Directions for this task
Every line with "down" in it must be copied from the data.

(Dataset entries)
****************************************

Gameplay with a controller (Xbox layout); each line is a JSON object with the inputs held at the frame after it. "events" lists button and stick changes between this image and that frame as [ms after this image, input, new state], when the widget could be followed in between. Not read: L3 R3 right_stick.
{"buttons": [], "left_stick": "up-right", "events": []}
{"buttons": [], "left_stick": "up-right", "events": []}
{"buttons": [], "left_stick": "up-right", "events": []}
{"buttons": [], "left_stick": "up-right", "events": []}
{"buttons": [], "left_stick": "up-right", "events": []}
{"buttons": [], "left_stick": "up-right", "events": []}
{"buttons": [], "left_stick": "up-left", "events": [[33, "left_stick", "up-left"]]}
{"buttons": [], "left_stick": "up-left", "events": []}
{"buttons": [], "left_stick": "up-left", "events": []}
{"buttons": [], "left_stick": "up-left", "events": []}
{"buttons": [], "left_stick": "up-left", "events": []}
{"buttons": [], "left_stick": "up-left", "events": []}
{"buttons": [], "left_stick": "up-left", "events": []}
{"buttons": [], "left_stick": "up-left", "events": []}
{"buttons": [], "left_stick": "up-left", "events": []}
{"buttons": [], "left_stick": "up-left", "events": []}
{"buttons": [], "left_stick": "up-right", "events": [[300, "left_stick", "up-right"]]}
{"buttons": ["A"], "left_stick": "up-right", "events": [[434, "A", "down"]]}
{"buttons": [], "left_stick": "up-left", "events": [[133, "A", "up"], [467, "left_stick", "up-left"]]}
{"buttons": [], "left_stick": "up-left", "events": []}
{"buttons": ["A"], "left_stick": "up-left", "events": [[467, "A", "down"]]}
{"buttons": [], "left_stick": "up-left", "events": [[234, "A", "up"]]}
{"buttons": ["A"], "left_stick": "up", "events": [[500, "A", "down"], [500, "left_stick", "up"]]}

****************************************

Exercise solution
{"buttons": ["A"], "left_stick": "up-right", "events": [[434, "A", "down"]]}
{"buttons": ["A"], "left_stick": "up-left", "events": [[467, "A", "down"]]}
{"buttons": ["A"], "left_stick": "up", "events": [[500, "A", "down"], [500, "left_stick", "up"]]}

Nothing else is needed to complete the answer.